Prop’d Up: The Passed Ballot Measures of the 2018 Midterms

Many voters forget that during elections, people aren’t the only things on the ballot. Ballot measures are also present, helping the United States behave more like a direct democracy than a representative democracy on a few specific issues.

To get a proposal or amendment to the state constitution on the ballot, usually a signature requirement is the main hurdle to pass. The issue is then submitted to the state government, and is placed on the ballot to be voted on in the next election.

Here are a few key ballot measures that have passed in the 2018 midterms.

Anti-Discrimination: Massachusetts is now the first state to have upheld a transgender anti-discriminatory bill through a statewide vote. Question 3 on the Massachusetts ballot asked whether or not to uphold Senate Bill 2407, a piece of legislation deeming the discrimination of any transgender individual in any public setting illegal. A resounding 68% of voters said yes, with 32% saying no, so the bill still stands.

Gun Control: The state of Washington now has the strictest gun laws in the country after the passage of Initiative 1639.

This measure increases the age limit from 18 to 21 when purchasing a pistol or semi-automatic assault rifle, imposes a ten-day waiting period when purchasing said firearms and includes background checks. It also prevents anyone from out of the state from purchasing a firearm in Washington and uses language that holds gun owners more accountable for the safe storage of their weapons. The initiative passed with a 60% approval.

Medicaid Expansion: Three states (Idaho, Nebraska, and Utah) passed measures strengthening their state Medicaid systems, allowing assistance to reach more low-income citizens of these states.

These measures together will grant coverage to 300,000 more Americans, a great departure from the Republican Congress that has been trying to weaken national assistance programs in the past few years. The fact that these three red states voted to expand this government program spells an interesting message for the 2020 election.
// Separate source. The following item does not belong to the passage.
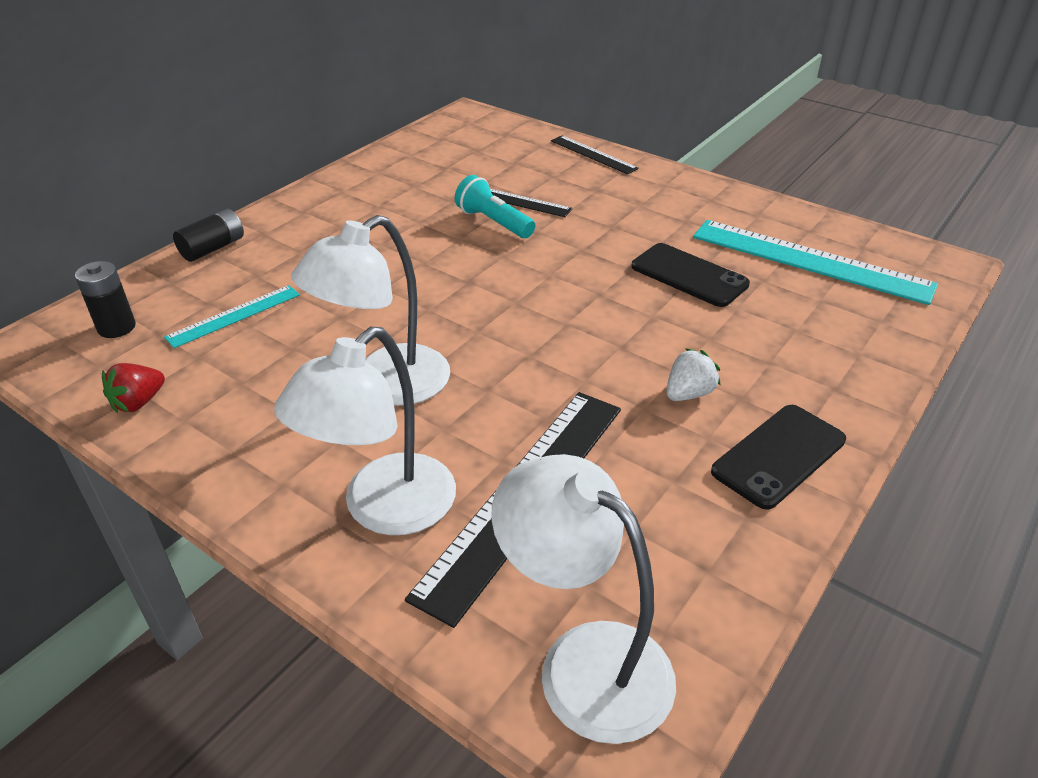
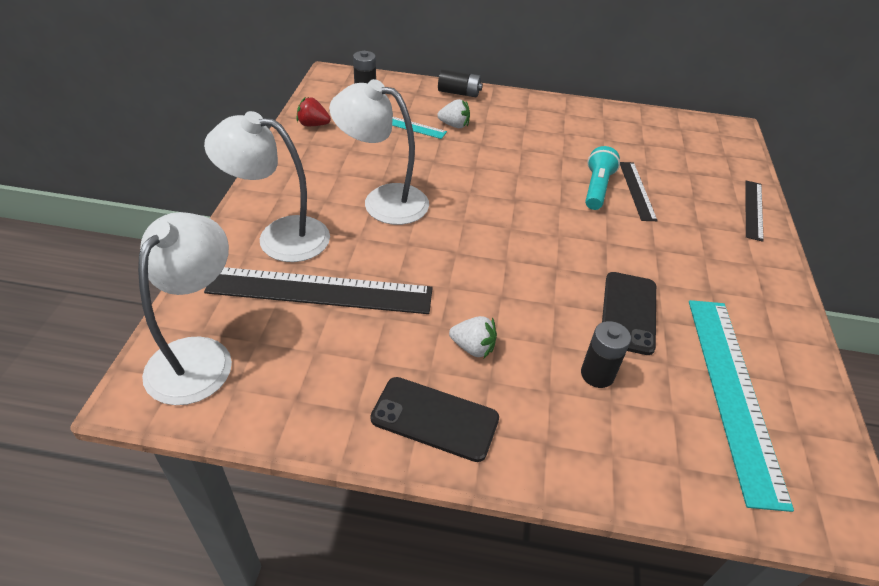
camera: 60 degrees right, 5 degrees up
(281, 275) = (454, 125): none -> white strawberry
(760, 325) = (597, 374): none -> black battery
Abortion Rights: Alabama and West Virginia will no longer recognize a woman’s right to an abortion at the state level. This decision will not have any impact at the moment since abortion rights are currently enforced at a federal level.

However, if a case were to come to the Supreme Court, as several are working their way to a Supreme Court hearing, Justice Kavanaugh gives conservative judges a deciding vote to overturn Roe v. Wade, the case that guarantees abortion rights nationally. So, these decisions might come into play sooner than one might initially think.

Voting Rights:  This election was a huge one for voting rights, with several polarizing results on this hot-button topic. For example, Arkansas passed stricter voter-ID requirements, while Maryland passed same-day voter registration on future elections.

A common theme, however, seemed to be about combatting questionable district lines. Voters in Colorado and Michigan voted to redraw district lines ahead of future elections to restore fairness, combatting gerrymandering and other election rigging controversies.

Michigan also passed straight-ticket voting, automatic voter registration, same-day voter registration, and no-excuse absentee voting, permanently cementing these rights in the state constitution.

Florida restored voting rights to 1.5 million ex-felons with Amendment 4, restoring voting rights to all those who have served their time in prison, except for those convicted of murder or sexual offenses.

So, depending on where you live, voting just got a lot easier, a whole lot harder, or a whole lot more possible.

Marijuana Legalization: In lieu of Canada’s introduction of legal marijuana, Michigan voters have agreed to pass Proposal 1, calling for legal marijuana use recreationally for those over 21 years old. This move is expected to generate much-needed tax revenue to improve infrastructure within the state. Carrying marijuana over the border is still illegal, however, as no agreement has been reached between parties.

Missouri and Utah also legalized medical marijuana for those with qualifying conditions.

Let this be a lesson to all of you: read your ballots carefully! If you don’t, you might miss directly passing legislation on a local issue important to you, like any of these. So, even if you don’t like either candidate, pick one, but also voice your opinion on these ballot measures. They make a big difference.